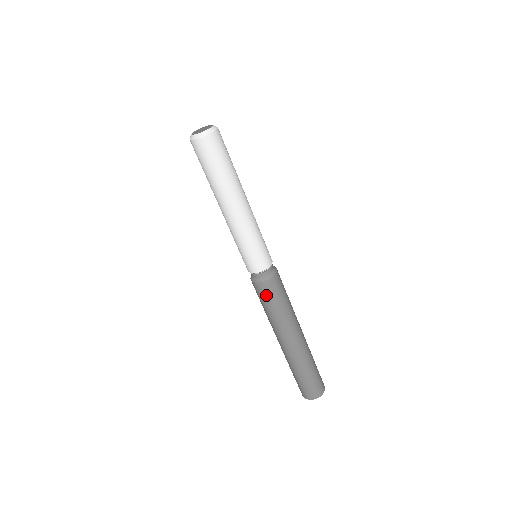
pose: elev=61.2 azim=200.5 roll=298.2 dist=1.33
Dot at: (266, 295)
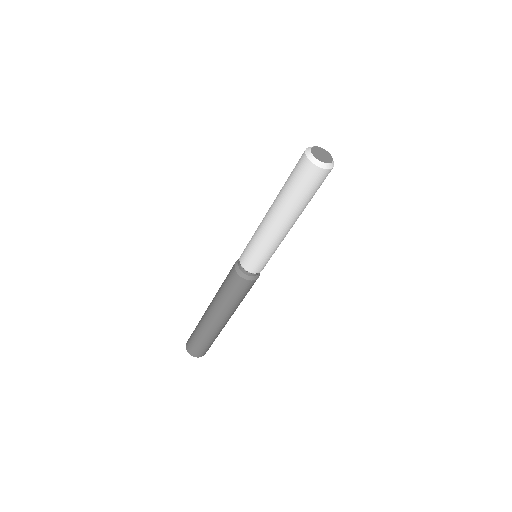
Dot at: (241, 289)
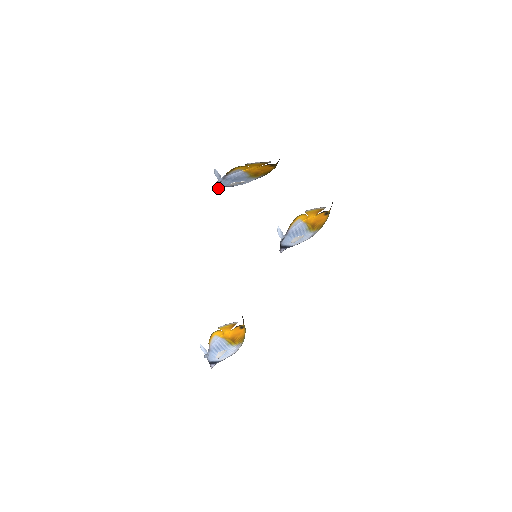
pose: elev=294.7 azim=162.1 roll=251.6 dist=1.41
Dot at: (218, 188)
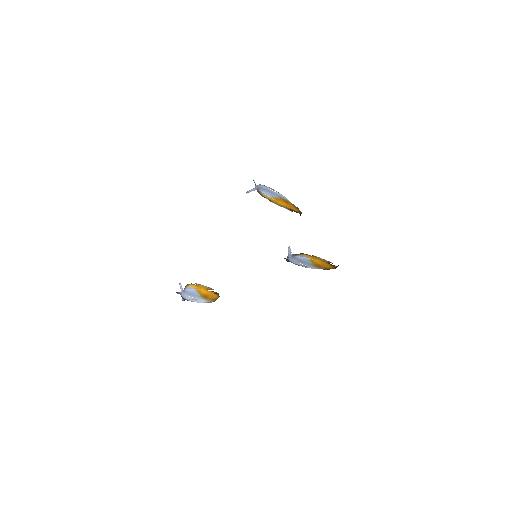
Dot at: occluded
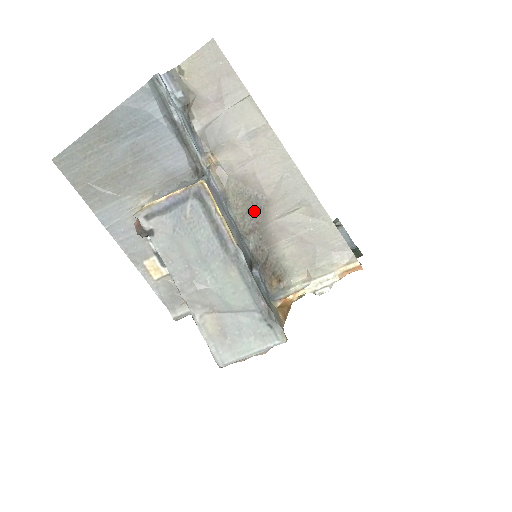
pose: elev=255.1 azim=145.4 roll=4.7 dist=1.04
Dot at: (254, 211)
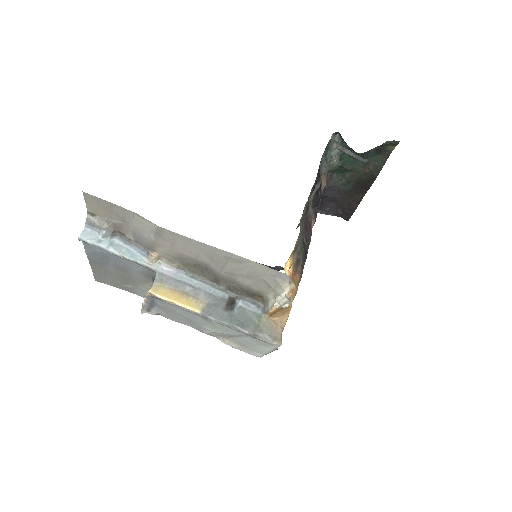
Dot at: (205, 271)
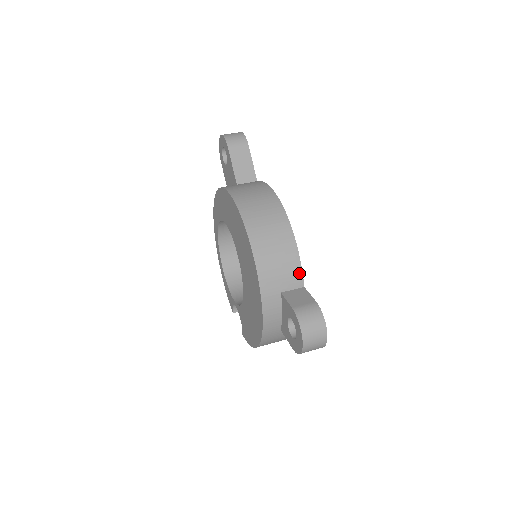
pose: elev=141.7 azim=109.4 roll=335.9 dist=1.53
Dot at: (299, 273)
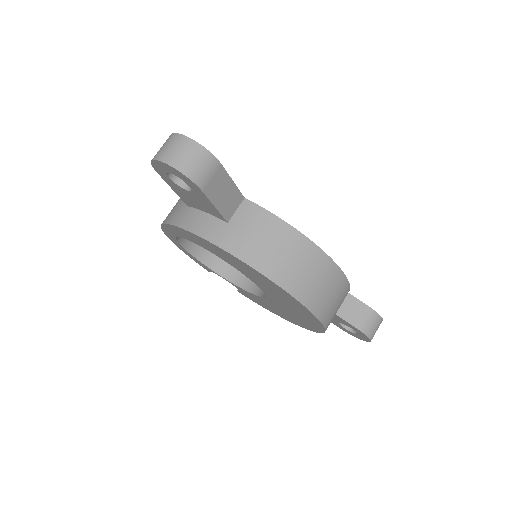
Dot at: occluded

################

§ BRIEF
Render every line of the items above as a Markdown table with two columns, Number and Line, numbering the rows in order and skipping blank lines. Leave the pictures out of the table.

§ THE RESULT
| Number | Line |
|---|---|
| 1 | pose: elev=61.2 azim=200.5 roll=298.2 dist=1.33 |
| 2 | Dot at: (266, 295) |
| 3 | Dot at: (241, 289) |
| 4 | pose: elev=294.7 azim=162.1 roll=251.6 dist=1.41 |
| 5 | Dot at: (218, 188) |
| 6 | Dot at: occluded |
| 7 | pose: elev=255.1 azim=145.4 roll=4.7 dist=1.04 |
| 8 | Dot at: (254, 211) |
| 9 | Dot at: (205, 271) |
| 10 | pose: elev=141.7 azim=109.4 roll=335.9 dist=1.53 |
| 11 | Dot at: (299, 273) |
| 12 | Dot at: occluded |